Now in its third holiday season, SnakeLight faces a problem that befalls every runaway hit. The novelty's gone.

That means that SnakeLight has not only lost its cachet, but that it faces another inevitability - copycats who want to seize its flexible flashlight franchise.

So for more than a year, Black & Decker has waged an aggressive legal battle to protect what's left of its marquee product's market.

The company filed about 15 lawsuits against the makers of so-called knockoff products such as Grip Light, Pretzl Lite, Job Pro Coil Light and the Cobra. The millions likely spent on legal fees are a small price to pay for SnakeLight's estimated $250 million in sales since its introduction in August 1994.

"If the company hadn't gone to court, it would have been devastating for Black & Decker," said Ray Niro, a Chicago-based patent attorney whose firm handled the SnakeLight litigation.

Black & Decker's legal fight has won it more than $9 million from opponents and helped keep SnakeLight free of all but three major competitors.

Two rivals represent leftover inventory of companies that agreed to stop production in settlements with Black & Decker. The third will likely go to trial against Black & Decker next year.

"You're talking about one of the best intellectual property groups in the world," said William Fryer, an intellectual property professor at the University of Baltimore School of Law. "They can identify what can be protected and they know how to protect it."

The lawsuits show how Black & Decker spent $15 million to bring a designer's brainstorm to market and how initial sales of SnakeLight tripled expectations. They also show how competitors mobilized to develop knockoffs, and how Black & Decker used patents and courts to fight back.

SnakeLight is a flashlight with a rippled tube, or core, that can be twisted into a variety of shapes. This feature allows it to be wrapped around poles and other items, thus freeing both hands for a home project. Black & Decker holds four patents for SnakeLight, covering its flexible core, the anchor at the end of its sleeve, the product's proportion and its overall design.

The idea for SnakeLight was born in 1989 when Bryan DeBlois, a designer for the company, was making home repairs and saw an electrician stuff a flashlight into his shirt so he could work with both hands.

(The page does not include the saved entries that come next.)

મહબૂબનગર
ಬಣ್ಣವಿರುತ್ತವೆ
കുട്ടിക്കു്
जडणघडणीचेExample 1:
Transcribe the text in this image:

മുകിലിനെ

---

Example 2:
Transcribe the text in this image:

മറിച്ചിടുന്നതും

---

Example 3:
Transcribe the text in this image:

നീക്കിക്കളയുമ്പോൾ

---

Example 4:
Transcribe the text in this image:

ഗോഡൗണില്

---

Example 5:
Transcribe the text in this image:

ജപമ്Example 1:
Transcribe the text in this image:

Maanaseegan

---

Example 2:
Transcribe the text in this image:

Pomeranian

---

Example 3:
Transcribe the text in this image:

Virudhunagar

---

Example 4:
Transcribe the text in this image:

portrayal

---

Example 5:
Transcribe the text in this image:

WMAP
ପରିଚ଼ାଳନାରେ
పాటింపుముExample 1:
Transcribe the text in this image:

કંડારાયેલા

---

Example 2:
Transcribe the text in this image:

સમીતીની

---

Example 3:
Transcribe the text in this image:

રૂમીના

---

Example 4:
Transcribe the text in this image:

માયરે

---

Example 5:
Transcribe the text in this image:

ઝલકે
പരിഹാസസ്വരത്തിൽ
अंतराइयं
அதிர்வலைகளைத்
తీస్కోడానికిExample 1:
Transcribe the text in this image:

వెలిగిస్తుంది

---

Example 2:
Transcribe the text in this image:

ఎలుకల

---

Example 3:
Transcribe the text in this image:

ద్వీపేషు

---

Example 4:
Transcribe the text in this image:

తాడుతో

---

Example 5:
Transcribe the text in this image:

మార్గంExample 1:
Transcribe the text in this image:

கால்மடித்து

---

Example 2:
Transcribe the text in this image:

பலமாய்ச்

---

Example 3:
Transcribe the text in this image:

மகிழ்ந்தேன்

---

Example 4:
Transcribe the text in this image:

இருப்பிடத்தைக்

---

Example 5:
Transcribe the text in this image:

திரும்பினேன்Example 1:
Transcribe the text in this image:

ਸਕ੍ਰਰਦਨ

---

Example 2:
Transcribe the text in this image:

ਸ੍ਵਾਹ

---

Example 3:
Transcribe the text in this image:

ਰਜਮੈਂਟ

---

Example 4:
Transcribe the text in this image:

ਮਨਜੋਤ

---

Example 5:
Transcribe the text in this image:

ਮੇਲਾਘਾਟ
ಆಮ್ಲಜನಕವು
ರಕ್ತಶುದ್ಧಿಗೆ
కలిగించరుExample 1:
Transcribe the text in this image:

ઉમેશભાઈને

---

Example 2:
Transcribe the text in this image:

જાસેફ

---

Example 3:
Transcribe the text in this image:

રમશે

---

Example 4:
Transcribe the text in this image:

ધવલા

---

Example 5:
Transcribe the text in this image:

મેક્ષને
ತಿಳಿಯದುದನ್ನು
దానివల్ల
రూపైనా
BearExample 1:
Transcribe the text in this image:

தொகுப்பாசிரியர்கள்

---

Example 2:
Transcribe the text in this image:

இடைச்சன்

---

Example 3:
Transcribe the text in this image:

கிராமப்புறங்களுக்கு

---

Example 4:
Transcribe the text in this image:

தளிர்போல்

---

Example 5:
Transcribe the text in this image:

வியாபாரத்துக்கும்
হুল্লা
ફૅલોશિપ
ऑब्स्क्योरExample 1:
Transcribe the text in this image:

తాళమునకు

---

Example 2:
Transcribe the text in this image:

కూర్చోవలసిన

The SnakeLight team struggled to make a core that would bend and then hold its shape. The team experimented with gooseneck lamp pieces, solid copper wire and even bendable plastic sip straws. Finally, Black & Decker hired Lockwood Products Inc., of Lake Oswego, Ore., the inventor of a "ball and socket" design that ultimately proved to be the answer.

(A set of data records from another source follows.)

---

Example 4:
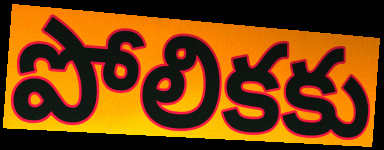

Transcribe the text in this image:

పోలికకు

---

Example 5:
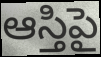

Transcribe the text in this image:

ఆస్తిపై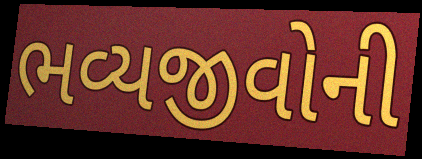
ભવ્યજીવોનીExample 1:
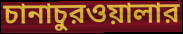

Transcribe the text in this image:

চানাচুরওয়ালার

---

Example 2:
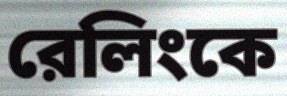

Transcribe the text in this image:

রেলিংকে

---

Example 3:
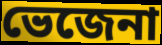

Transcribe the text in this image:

ভেজেনা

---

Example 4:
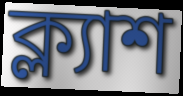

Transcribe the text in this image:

ক্ল্যাশ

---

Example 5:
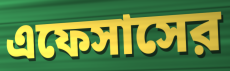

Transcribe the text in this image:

এফেসাসের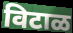
विटाळ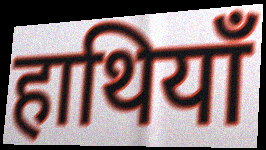
हाथियाँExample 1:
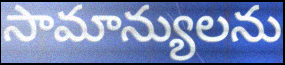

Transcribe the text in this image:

సామాన్యులను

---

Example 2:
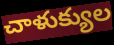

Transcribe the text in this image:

చాళుక్యుల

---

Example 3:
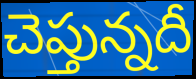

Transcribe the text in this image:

చెప్తున్నదీ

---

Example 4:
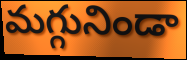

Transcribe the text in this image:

మగ్గునిండా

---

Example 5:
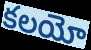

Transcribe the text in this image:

కలయోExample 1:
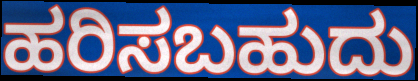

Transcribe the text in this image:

ಹರಿಸಬಹುದು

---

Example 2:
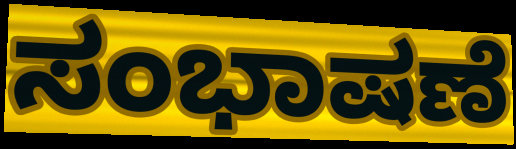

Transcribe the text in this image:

ಸಂಭಾಷಣೆ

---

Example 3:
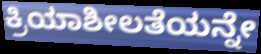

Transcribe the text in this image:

ಕ್ರಿಯಾಶೀಲತೆಯನ್ನೇ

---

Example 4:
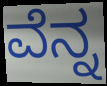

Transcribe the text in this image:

ವೆನ್ನ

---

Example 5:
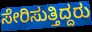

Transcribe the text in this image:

ಸೇರಿಸುತ್ತಿದ್ದರು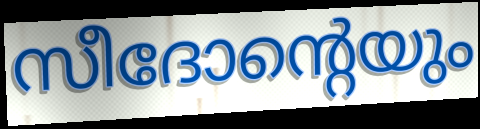
സീദോന്റെയുംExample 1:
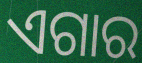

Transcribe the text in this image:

ଏଗାର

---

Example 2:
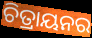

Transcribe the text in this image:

ଚିତ୍ରାୟନର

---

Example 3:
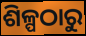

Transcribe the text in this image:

ଶିଳ୍ପଠାରୁ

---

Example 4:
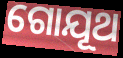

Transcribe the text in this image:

ଗୋଯୂଥ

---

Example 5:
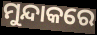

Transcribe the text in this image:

ମୁନ୍ଦାକରେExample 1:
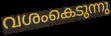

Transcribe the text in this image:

വശംകെടുന്നു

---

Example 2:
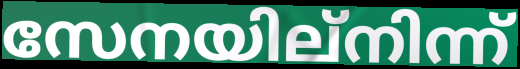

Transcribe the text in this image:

സേനയില്നിന്ന്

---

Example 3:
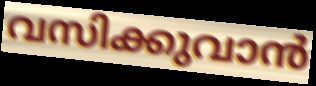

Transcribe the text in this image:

വസിക്കുവാൻ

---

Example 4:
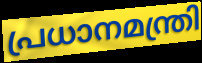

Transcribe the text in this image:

പ്രധാനമന്ത്രി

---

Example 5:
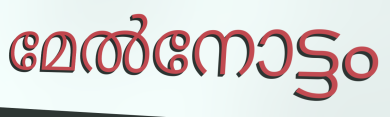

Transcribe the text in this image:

മേൽനോട്ടം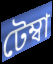
টেম্বা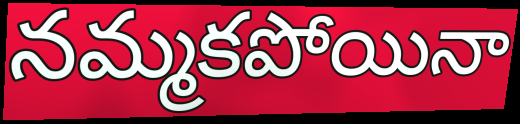
నమ్మకపోయినా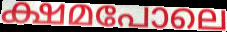
ക്ഷമപോലെ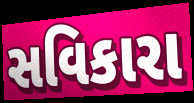
સવિકારાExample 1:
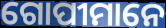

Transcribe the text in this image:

ଗୋପୀମାନେ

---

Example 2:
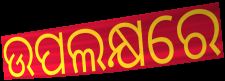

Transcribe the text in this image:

ଉପଲକ୍ଷରେ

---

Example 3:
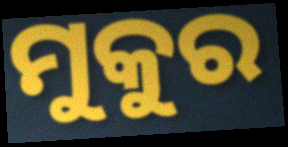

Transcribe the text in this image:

ମୁକୁର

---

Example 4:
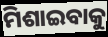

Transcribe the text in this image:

ମିଶାଇବାକୁ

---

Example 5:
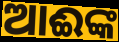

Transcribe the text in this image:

ଆଈଙ୍କ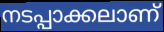
നടപ്പാക്കലാണ്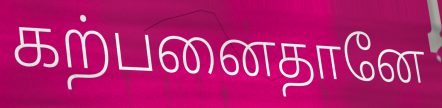
கற்பனைதானே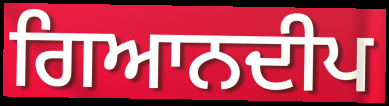
ਗਿਆਨਦੀਪ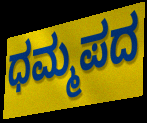
ಧಮ್ಮಪದ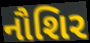
નૌશિર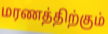
மரணத்திற்கும்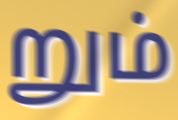
றும்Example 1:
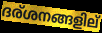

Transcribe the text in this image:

ദര്ശനങ്ങളില്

That cost about $1 million. Black & Decker also spent $6 million on components, $4.6 million on tools and equipment and $4.5 million to pay salaries of people who worked on SnakeLight.

Launched in August 1994 at a Chicago trade show, SnakeLight was lauded as a "giftable" item - a key to gaining a foothold in the huge "do-it-yourself" market. SnakeLight easily surpassed Black & Decker's four other new household products. A new hand-held vacuum and light iron lost money and were withdrawn from the market.

In response to demand, the company quadrupled production of SnakeLights at its Asheboro, N.C., plant. A SnakeLight takes four minutes and 30 seconds to assemble. One was produced every 2.5 seconds.

"We were making as many as we could and we could not keep with the demand," Don Graber, then head of household products, testified in one case.

The company had planned to sell 200,000 SnakeLights between August and December, but ended up selling three times that.

$100 million in sales

Black & Decker doesn't release sales results of specific products. But analysts estimate that SnakeLight generated about $100 million in sales last year. That would be only 2 percent of Black & Decker's total, but a larger percentage of earnings because of the product's high margin.

With something so successful, everyone knew the knockoffs would come.

"They had the same problem with Dustbuster," said Bentley Offutt, an analyst with Offutt Securities. "Every time they have a successful product like this, they are constantly in court defending their patents."

The SnakeLight launch came without patents, which protect inventions from imitation and are secret until they are issued.

The result was a game of nerves between Black & Decker and its would-be competitors.

Black & Decker was vulnerable to anybody who could mass produce a flexible flashlight quickly. Until it had patents, the company could use only weaker arguments that other products unfairly resembled SnakeLight or had names that sounded like SnakeLight.